> **What you will do**: Look for "الإنترنت" in each line of the entries, and return the matching lines.

> **Records for processing**:
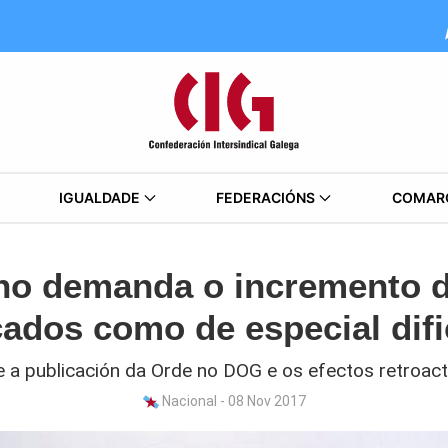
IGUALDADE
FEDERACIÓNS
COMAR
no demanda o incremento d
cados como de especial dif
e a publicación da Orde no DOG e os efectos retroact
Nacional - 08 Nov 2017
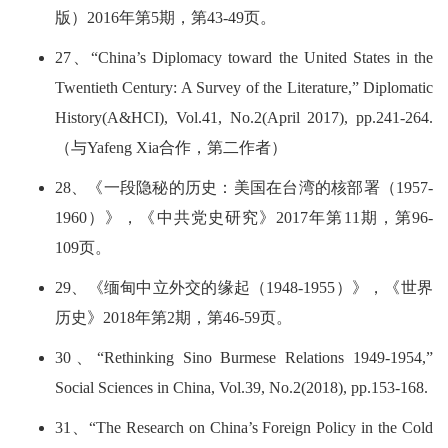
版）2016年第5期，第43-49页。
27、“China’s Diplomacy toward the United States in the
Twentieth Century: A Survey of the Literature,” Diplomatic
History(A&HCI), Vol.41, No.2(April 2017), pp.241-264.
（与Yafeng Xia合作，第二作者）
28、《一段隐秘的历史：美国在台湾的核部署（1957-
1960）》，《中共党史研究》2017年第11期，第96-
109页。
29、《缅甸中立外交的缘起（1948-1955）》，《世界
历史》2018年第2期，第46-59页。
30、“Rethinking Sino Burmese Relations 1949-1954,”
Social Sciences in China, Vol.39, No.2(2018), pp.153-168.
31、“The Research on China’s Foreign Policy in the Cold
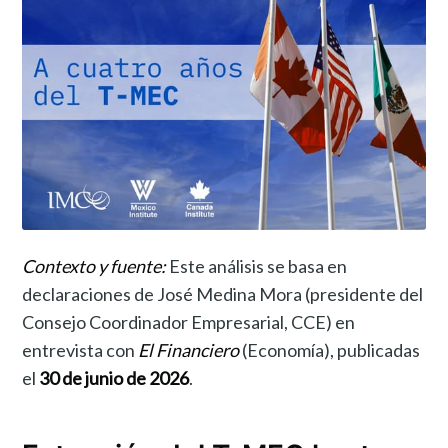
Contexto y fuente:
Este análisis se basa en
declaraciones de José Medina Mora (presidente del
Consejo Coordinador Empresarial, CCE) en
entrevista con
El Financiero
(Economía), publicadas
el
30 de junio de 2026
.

...

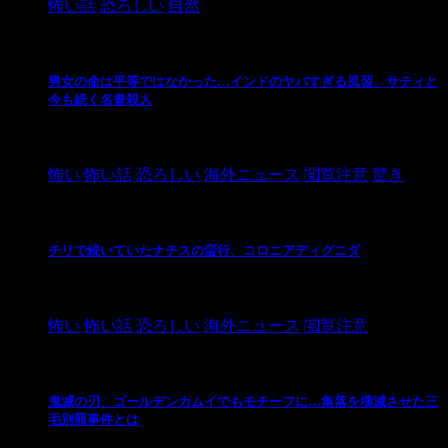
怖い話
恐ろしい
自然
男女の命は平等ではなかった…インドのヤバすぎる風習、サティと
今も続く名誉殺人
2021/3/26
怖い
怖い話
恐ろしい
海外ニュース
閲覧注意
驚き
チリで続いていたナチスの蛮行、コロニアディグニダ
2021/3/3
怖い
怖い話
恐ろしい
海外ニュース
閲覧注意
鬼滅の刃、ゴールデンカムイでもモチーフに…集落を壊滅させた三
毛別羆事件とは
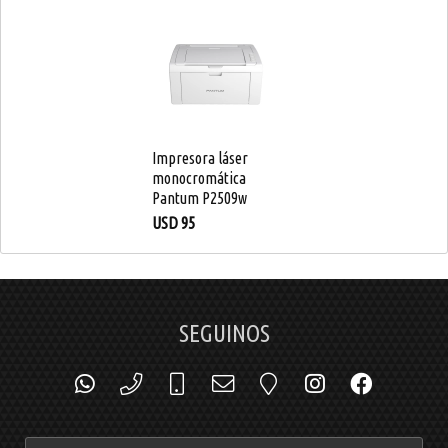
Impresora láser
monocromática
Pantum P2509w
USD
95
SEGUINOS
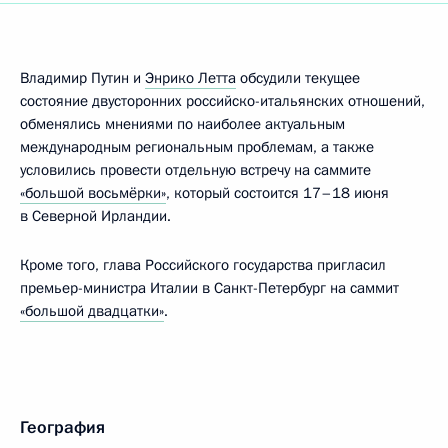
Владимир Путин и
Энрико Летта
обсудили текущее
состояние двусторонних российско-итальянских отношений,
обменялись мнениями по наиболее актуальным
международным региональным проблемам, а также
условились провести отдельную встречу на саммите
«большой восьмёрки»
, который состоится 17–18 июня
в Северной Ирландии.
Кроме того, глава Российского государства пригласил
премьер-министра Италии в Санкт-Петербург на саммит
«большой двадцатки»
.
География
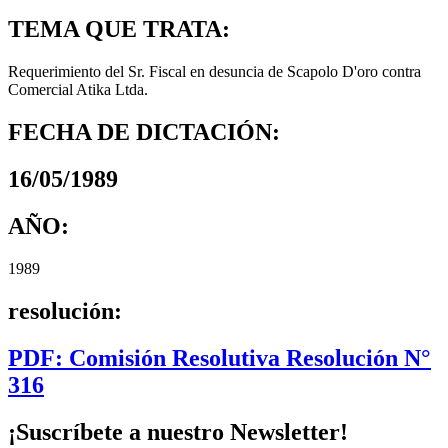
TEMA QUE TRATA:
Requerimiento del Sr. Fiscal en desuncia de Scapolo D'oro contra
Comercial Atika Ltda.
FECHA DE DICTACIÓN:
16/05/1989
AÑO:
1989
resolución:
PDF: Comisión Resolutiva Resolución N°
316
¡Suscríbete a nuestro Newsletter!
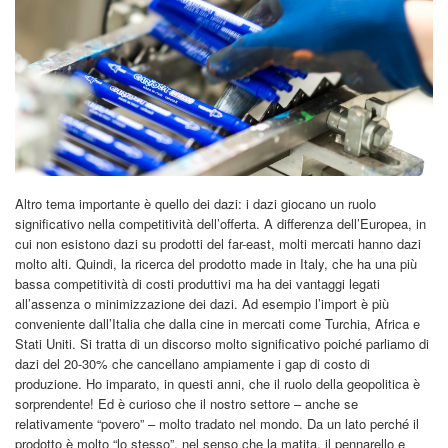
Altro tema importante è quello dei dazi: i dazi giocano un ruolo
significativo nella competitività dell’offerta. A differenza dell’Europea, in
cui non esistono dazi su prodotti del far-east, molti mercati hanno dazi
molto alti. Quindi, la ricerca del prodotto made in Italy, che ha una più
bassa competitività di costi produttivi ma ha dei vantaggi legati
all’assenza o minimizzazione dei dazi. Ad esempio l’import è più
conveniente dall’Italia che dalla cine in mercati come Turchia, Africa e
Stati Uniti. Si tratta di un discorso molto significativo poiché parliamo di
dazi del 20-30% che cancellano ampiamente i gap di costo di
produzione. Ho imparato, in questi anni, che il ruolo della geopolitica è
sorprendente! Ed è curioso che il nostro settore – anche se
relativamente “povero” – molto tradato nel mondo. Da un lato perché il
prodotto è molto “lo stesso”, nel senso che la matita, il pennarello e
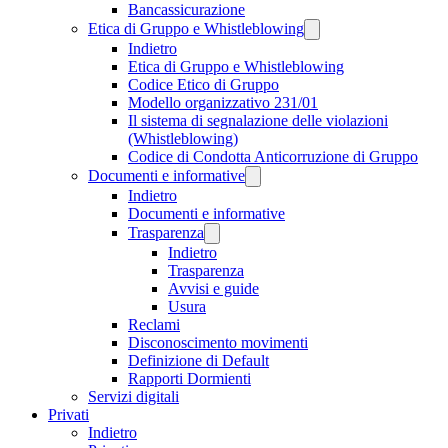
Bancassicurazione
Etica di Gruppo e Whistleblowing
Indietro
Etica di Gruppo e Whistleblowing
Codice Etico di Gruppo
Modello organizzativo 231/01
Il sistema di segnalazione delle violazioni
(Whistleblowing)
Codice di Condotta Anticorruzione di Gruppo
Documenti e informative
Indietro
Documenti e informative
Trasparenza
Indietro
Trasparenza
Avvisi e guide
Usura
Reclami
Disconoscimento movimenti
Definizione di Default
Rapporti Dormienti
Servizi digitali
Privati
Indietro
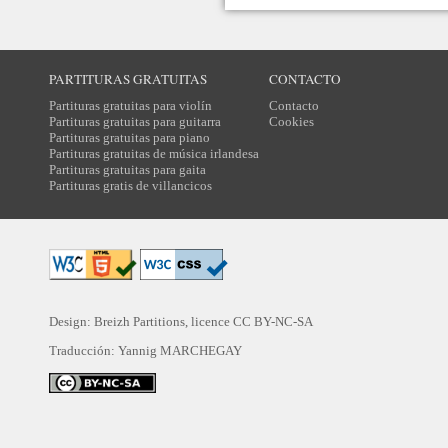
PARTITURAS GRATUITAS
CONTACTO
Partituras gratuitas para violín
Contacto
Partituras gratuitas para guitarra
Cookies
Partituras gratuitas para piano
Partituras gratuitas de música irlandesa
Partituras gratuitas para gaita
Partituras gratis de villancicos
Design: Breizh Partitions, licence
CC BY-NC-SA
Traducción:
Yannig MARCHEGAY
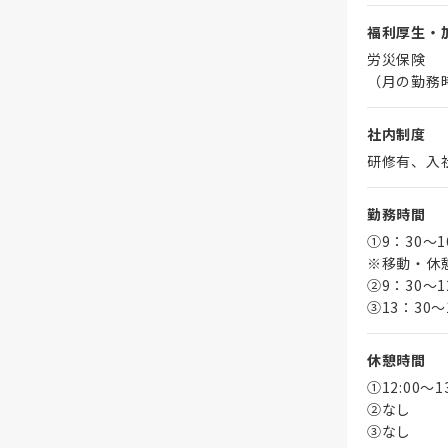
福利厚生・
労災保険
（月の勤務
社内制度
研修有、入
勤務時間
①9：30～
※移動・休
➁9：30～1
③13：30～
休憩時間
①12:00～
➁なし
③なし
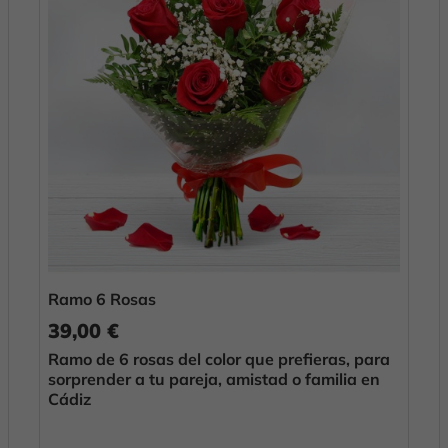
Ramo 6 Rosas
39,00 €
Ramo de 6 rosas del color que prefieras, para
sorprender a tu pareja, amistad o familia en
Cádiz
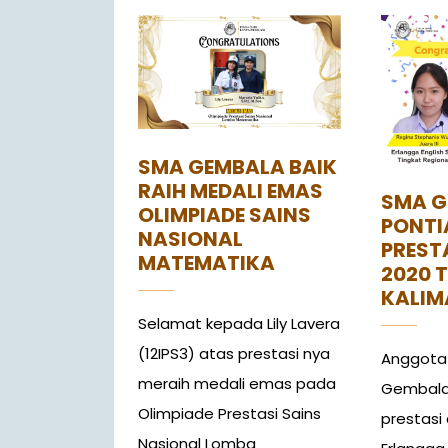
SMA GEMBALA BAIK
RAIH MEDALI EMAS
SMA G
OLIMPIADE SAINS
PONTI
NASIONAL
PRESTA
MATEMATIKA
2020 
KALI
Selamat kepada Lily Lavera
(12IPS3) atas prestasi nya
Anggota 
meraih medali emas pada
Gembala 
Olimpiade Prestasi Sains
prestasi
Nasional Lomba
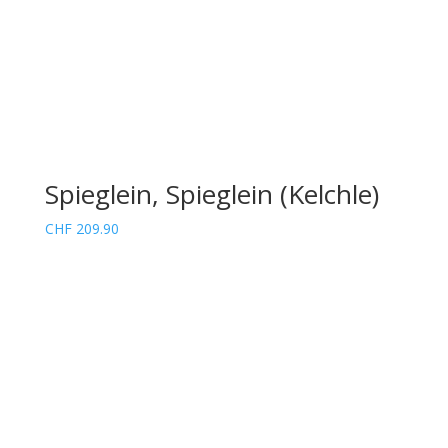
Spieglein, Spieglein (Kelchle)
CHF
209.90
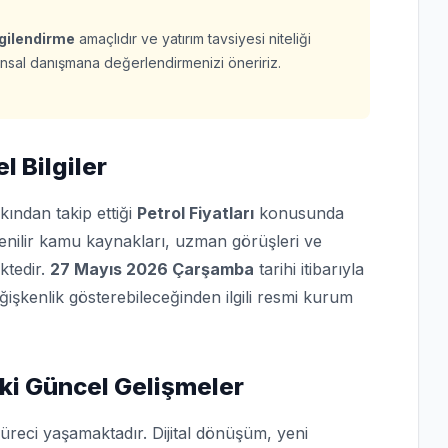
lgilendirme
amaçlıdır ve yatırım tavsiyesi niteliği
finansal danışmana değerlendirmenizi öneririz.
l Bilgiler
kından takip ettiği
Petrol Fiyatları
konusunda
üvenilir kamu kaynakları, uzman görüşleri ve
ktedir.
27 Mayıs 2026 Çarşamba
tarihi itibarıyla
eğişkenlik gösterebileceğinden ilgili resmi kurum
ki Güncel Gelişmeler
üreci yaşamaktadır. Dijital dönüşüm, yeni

* * *

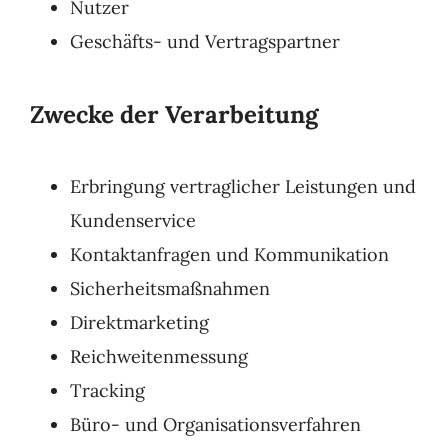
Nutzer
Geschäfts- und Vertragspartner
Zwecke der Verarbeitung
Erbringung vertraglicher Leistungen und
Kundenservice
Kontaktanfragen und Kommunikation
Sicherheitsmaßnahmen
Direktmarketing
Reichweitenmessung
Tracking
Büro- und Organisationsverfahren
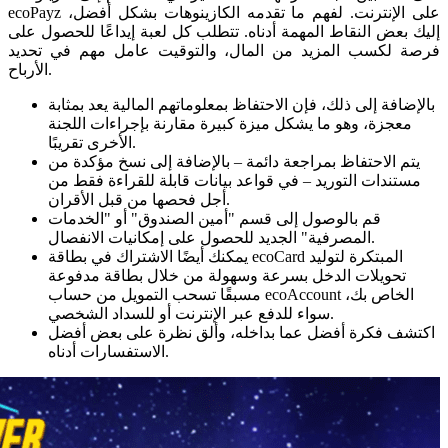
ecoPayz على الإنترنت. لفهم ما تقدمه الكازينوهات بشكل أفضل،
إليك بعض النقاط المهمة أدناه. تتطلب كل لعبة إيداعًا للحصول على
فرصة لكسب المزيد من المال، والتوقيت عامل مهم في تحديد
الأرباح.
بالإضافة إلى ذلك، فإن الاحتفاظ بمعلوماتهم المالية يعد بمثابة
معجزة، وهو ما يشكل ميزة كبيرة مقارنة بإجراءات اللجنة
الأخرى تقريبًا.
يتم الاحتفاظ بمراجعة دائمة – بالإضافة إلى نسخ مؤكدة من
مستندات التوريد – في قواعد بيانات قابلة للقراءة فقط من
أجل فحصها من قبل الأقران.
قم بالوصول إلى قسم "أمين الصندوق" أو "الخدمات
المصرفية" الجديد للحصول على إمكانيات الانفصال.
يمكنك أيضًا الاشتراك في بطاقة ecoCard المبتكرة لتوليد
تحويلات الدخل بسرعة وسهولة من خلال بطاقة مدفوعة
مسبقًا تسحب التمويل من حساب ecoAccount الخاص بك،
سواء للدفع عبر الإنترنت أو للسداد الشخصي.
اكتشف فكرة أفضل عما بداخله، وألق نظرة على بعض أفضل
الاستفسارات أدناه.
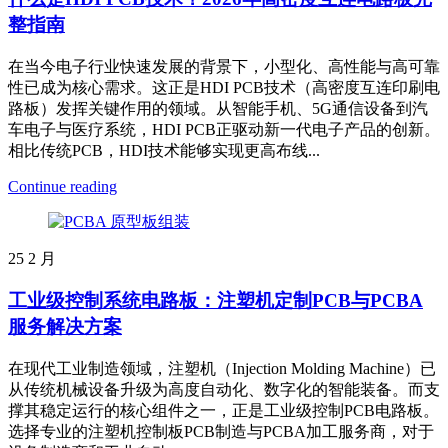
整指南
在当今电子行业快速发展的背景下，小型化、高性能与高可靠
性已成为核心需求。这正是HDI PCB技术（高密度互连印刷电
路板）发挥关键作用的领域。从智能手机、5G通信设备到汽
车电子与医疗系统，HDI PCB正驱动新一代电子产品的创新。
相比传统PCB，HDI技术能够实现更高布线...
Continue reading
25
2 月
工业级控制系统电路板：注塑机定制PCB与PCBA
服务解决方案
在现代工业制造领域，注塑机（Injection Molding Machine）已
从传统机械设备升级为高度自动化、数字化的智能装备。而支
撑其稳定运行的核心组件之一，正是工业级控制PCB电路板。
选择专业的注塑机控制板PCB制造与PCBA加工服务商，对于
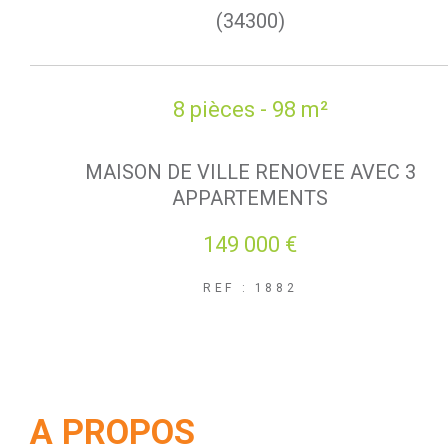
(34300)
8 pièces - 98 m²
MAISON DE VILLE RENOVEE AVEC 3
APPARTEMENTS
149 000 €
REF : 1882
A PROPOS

> **Exercise response**:
ecoPayz على الإنترنت. لفهم ما تقدمه الكازينوهات بشكل أفضل،
سواء للدفع عبر الإنترنت أو للسداد الشخصي.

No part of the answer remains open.